Whistler in the Summertime: A Whole New World
Visiting a ski resort in the summer is like going on a second date with someone and discovering there are a lot more twists and turns to their life than you first imagined, when they were cloaked in a little mystery—or, in the case of a ski resort, shrouded in powdery layers of snow. When I arrive at the base of the Whistler Mountain Bike Park, one of the top-rated lift-accessed parks in the world, I feel like I’ve landed in the middle of a Mad Max Thunderdome theme party where everyone is dressed like gladiators and covered in dirt. Most of the literature on the park boasts that there are more than 80 kilometres of “gravity-fed, adrenalin-fuelled downhill trails.”
I’m here to ride, but my idea of the “perfect flow” is where there are no knee-crushing obstacles, jumps or gaps. In other words, a trail that’s “gnarly”-free. So I leave the shredders behind and head out on the Valley Trail, which has 40 kilometres of mostly paved paths that wend their way through the area’s wetlands, forests and lakes. My only moment of drama is when I zip past a fresh pile of bear scat and wonder whether I can pedal faster than one of the area’s 60 resident bears.

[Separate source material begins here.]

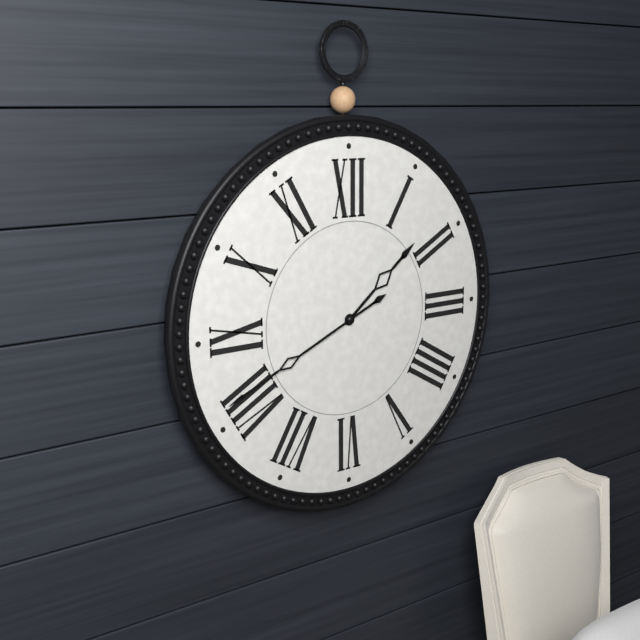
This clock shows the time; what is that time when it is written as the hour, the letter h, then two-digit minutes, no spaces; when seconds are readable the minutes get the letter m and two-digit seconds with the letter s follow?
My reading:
1h41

Besides biking, I’m also here to do some canoeing with the crew from Canadian Wilderness Adventures. It’s been a few decades since I was a competitive canoeist with a precise J-stroke and a not-too-shabby draw stroke, but I assure my boat mate—who is visiting from England and has never canoed—that it’s
like riding a bike. Right? We launch the canoes in Alta Lake and paddle our way across the choppy waters to the edge of the marsh and then through a narrow opening in the bulrushes to get to the River of Golden Dreams.

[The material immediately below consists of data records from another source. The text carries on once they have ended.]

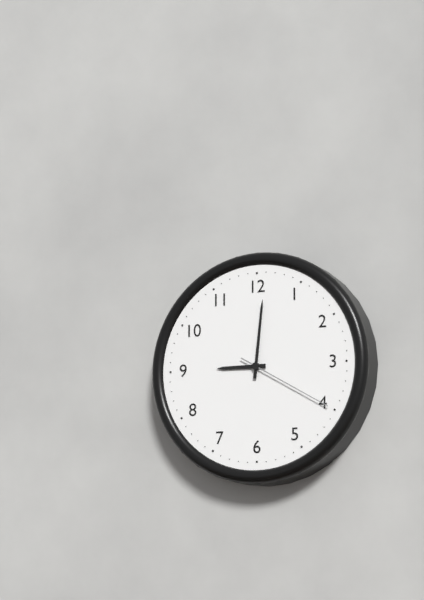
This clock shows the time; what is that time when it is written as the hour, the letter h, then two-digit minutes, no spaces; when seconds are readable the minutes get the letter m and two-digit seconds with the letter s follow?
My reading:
9h01m20s
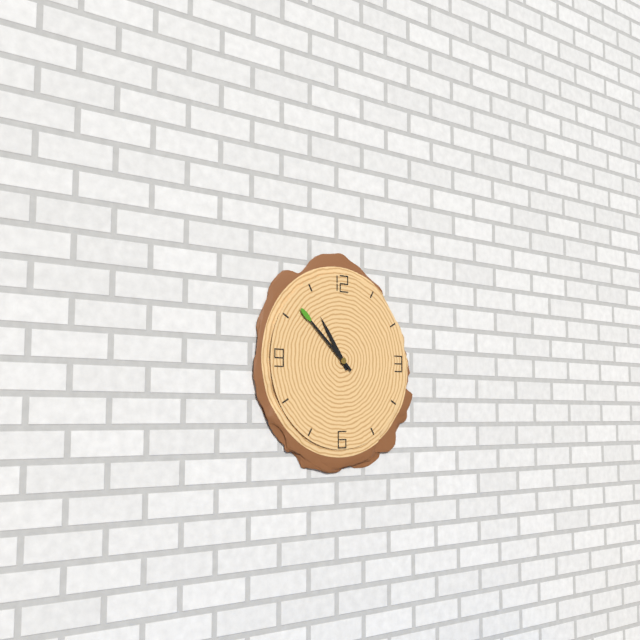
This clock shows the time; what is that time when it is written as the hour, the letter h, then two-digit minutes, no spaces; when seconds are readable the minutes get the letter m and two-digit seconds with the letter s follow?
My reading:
10h52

My J-stroke is a little rusty, hence we crash (several times) into the shrub-lined shore in the narrow sections—but at least we don’t have to worry about snakes or sandflies. (While kayaking one time on the Amazon River, near Leticia in Colombia, I was terrified I’d see an anaconda coiled around an overhanging tree branch. My husband, who wasn’t keen on kayaking or the Amazon, was bitten by a sandfly and developed cutaneous leishmaniasis. Yes, it is as nasty as it sounds.)
Gently paddling along this ambling waterway dotted with flowering lily pads is bucolic—and bug-free (at least in early June). Some three hours later, we leave the tranquil river and enter the turquoise-coloured Green Lake. There are epic views of the forested hillsides and the snowless runs on the Blackcomb and Whistler mountains. My upper body feels like I’ve been doing bear crawls, but we’re still dry—despite a few tippy moments. It’s one more totally-gnarly-free unforgettable moment that reveals another snow-free side to this rugged mountain scene.